En estos días el hemisferio norte sucumbe ante el frío, pero los que estamos en latinoamérica, sufrimos terriblemente el calor. Así que este artículo es más para nosotros, y los mexicanos y españoles pueden esperar unos meses para leerlo.En el artículo de Cómo salvar al mundo en los años venideros, que fue muy poco leído debido a la extensión, hice una breve referencia a lo que sería la arquitectura sustentable. Básicamente es la idea de diseñar casas y edificios que interactúen con el medio ambiente de diversas maneras para reciclar agua, mantener la temperatura correcta con aislantes y aprovechar la iluminación natural para ahorrar electricidad de forma pasiva, y complementarse con paneles y calefones solares, así como molinos en donde sea posible para obtener energía eléctrica sin consumir combustibles fósiles.

El principal problema de esto, además de requerir un arquitecto con conocimientos del tema y dinero para invertir, es que ofrece pocas posibilidades para las ineficientes casas que ya están construidas.

Hoy los científicos y el sentido común indican que en zonas edificadas se produce el efecto “isla de calor”, dado que las superficies oscuras de los techos y las casas, y las grandes masas estructurales absorben y conservan mucho más el calor en verano que la tierra y las plantas. Esto es una verdadera molestia en verano, e incide en que encendamos los acondicionadores de aire y ventiladores todo lo posible, consumiendo mucha electricidad.   

Un grupo de científicos del National Center for Atmospheric Research de EEUU, descubrió que algo bastante simple y barato, como pintar el techo de blanco, puede reducir los efectos de la “isla de calor” en un 33% dado que los colores claros reflejan mucho más el calor del Sol, en este caso al espacio exterior.
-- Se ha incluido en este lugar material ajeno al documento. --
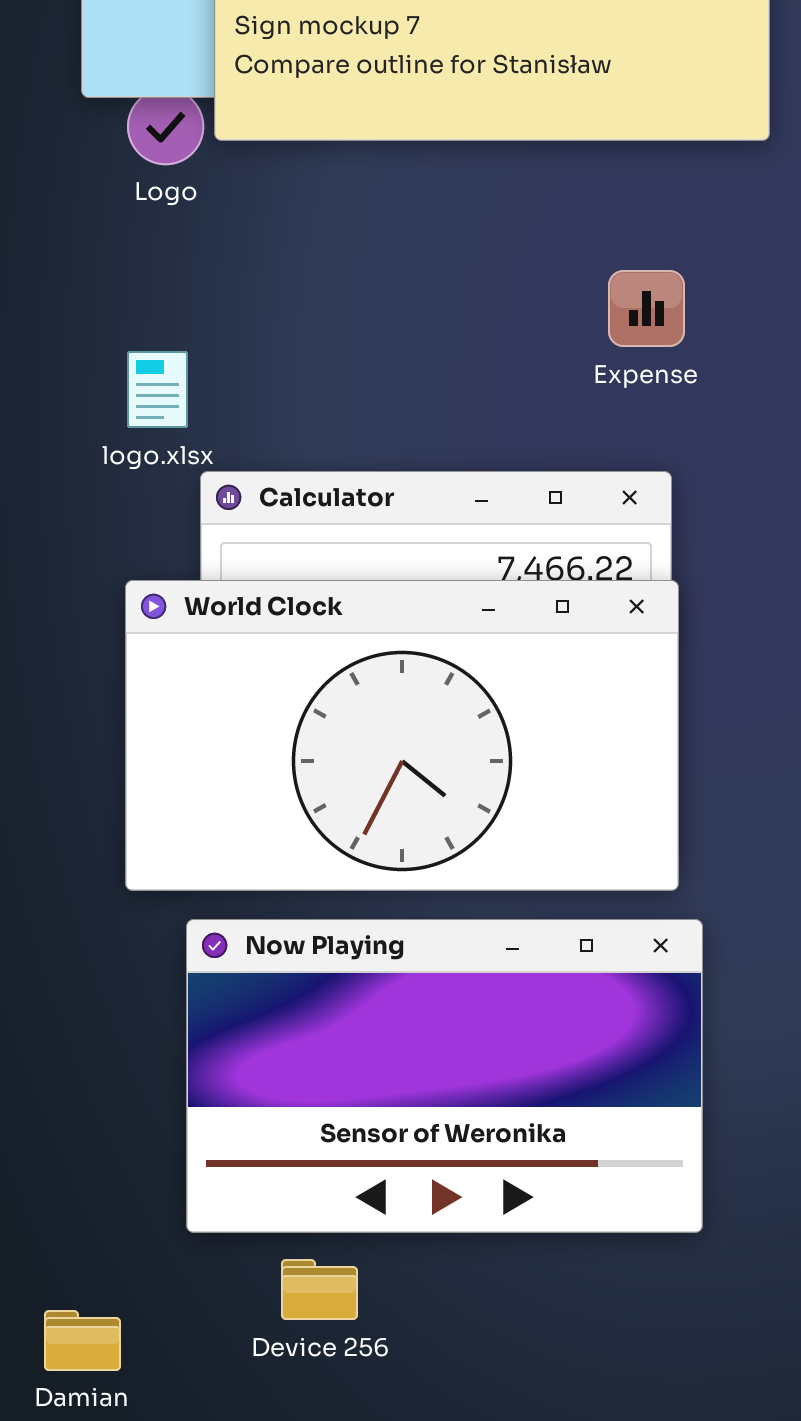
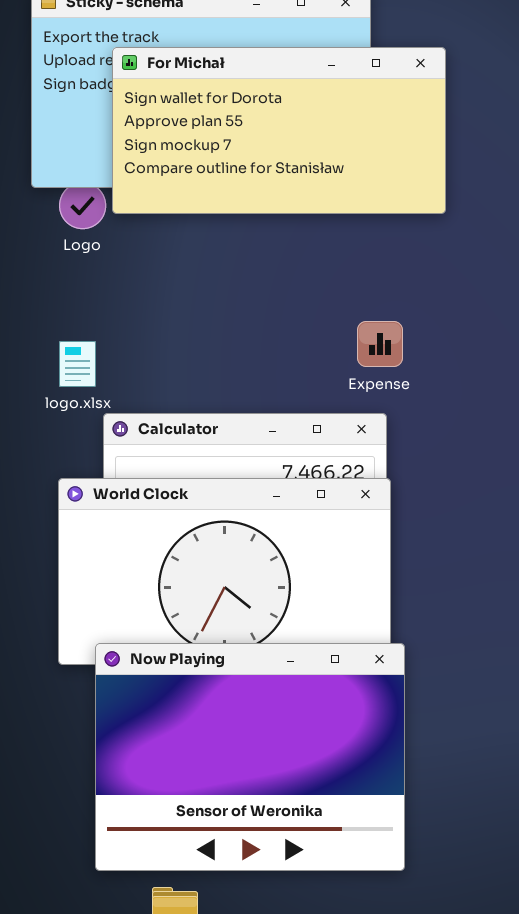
Expense: [608,270,685,347] -> [357,321,403,367], moved
Now Playing: [186,919,703,1233] -> [95,643,405,871], resized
Desde luego que es algo beneficioso para el medio ambiente, pero como a nadie le interesa esto, puedo contarles que en mi casa tenemos la terraza cubierta con baldozas blancas (creo que por casualidad), y resulta increíble poder caminar descalzo en mediodías de verano, algo que sería impensable hacer sobre el pavimento o sobre techos oscuros. La idea no es pintar el techo para poder caminar descalzo, el ejemplo es una medida comprensible del calor que absorbe el material del techo, y que nos continúa irradiando sobre las cabezas todo el día, hasta la noche.
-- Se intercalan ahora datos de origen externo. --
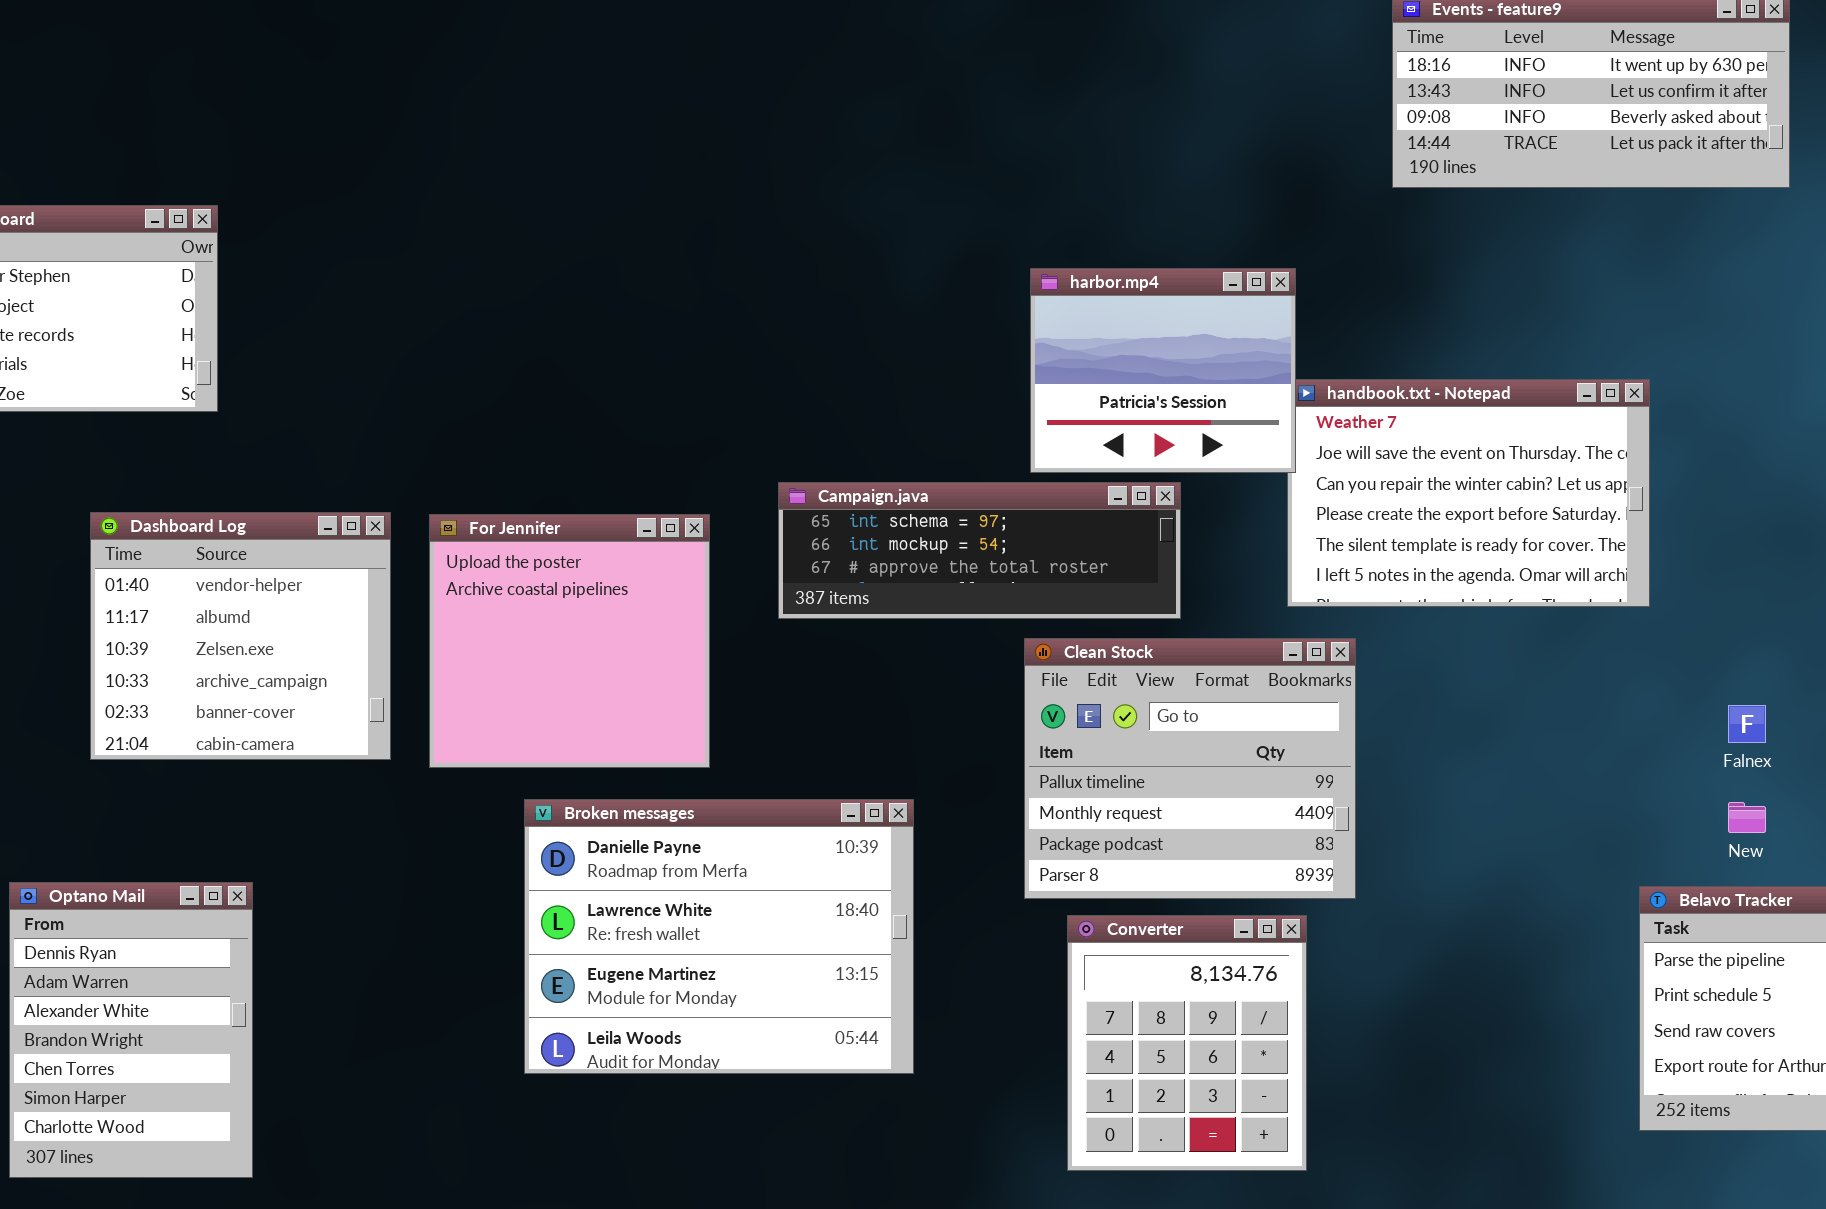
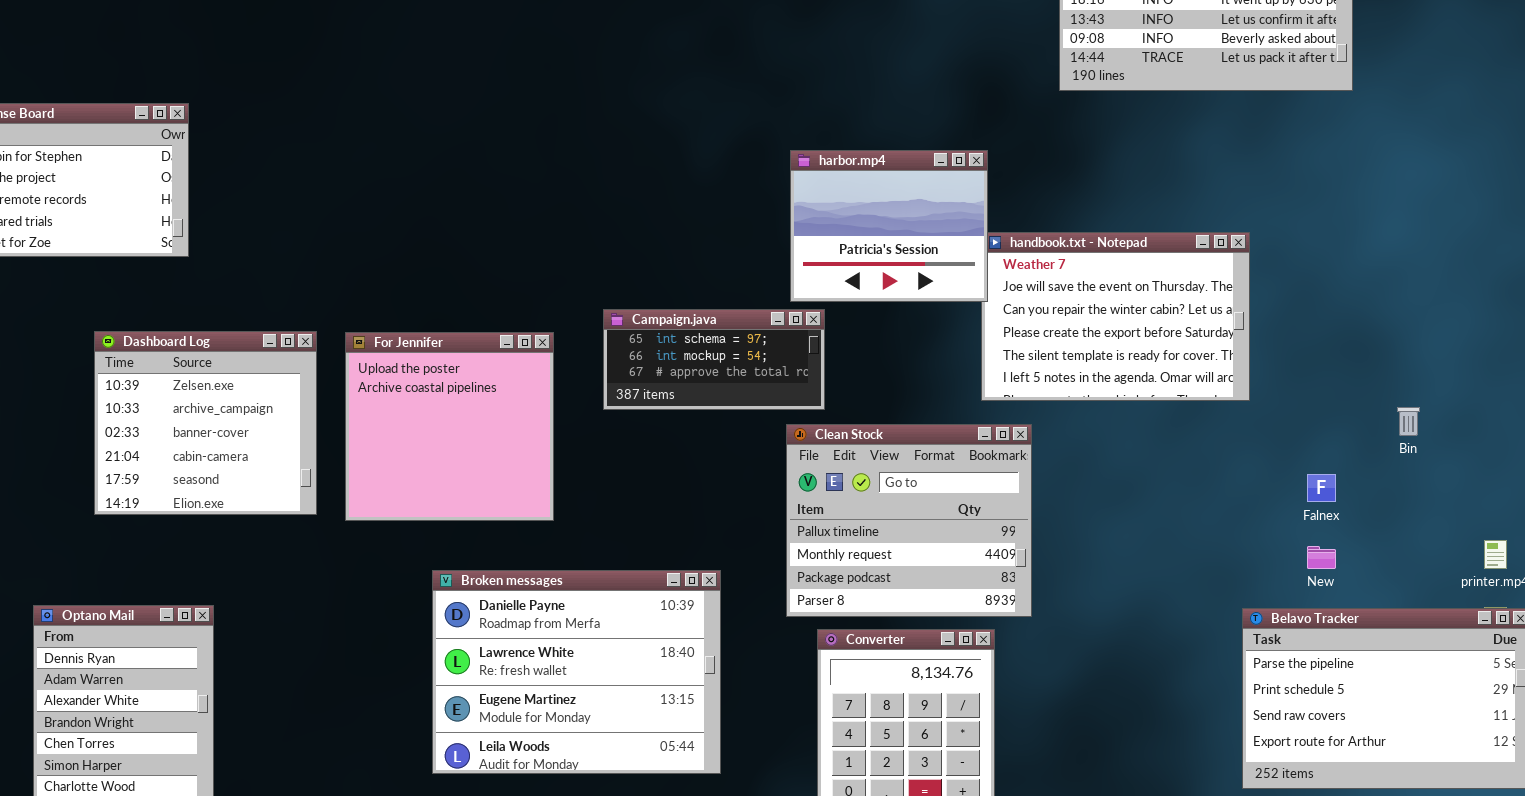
Campaign.java: [778,482,1181,619] -> [603,309,825,410], resized
Dashboard Log: [90,512,391,760] -> [94,331,317,515], scrolled down 2 rows
Broken messages: [524,799,914,1074] -> [432,570,721,774], moved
Otro beneficio es que al disminuir las temperaturas máximas que alcanza el material (de 65ºC hasta 45ºC), se disminuyen también los posibles ruidos por la expansión-contracción de los materiales, y eventualmente las roturas. Aunque esto varía mucho en función del material usado. 

Para ahorrar aun más electricidad y tener un ambiente más agradable se puede también colocar aislantes en los techos y paredes, pero el costo es bastante superior a un balde de pintura impermeable blanca.
Esta medida resulta mucho más efectiva en lugares más tropicales, donde la incidencia del Sol es más directa, y se sufre mucho más el calor que el frío.

Muchas veces la pintura aislante de agua es de colores ilógicos, como el rojo oscuro, porque se fabrica en lugares no tan tropicales, donde no es necesario aislar el calor directo del Sol, y se prepara en base a colores similares al ladrillo u otras piedras.

Hay que ver si vamos a seguir prefiriendo el diseño y la estética tradicional, o nos vamos a decantar por esta alternativa mucho más económica, ecológica y que genera un ambiente mucho más agradable.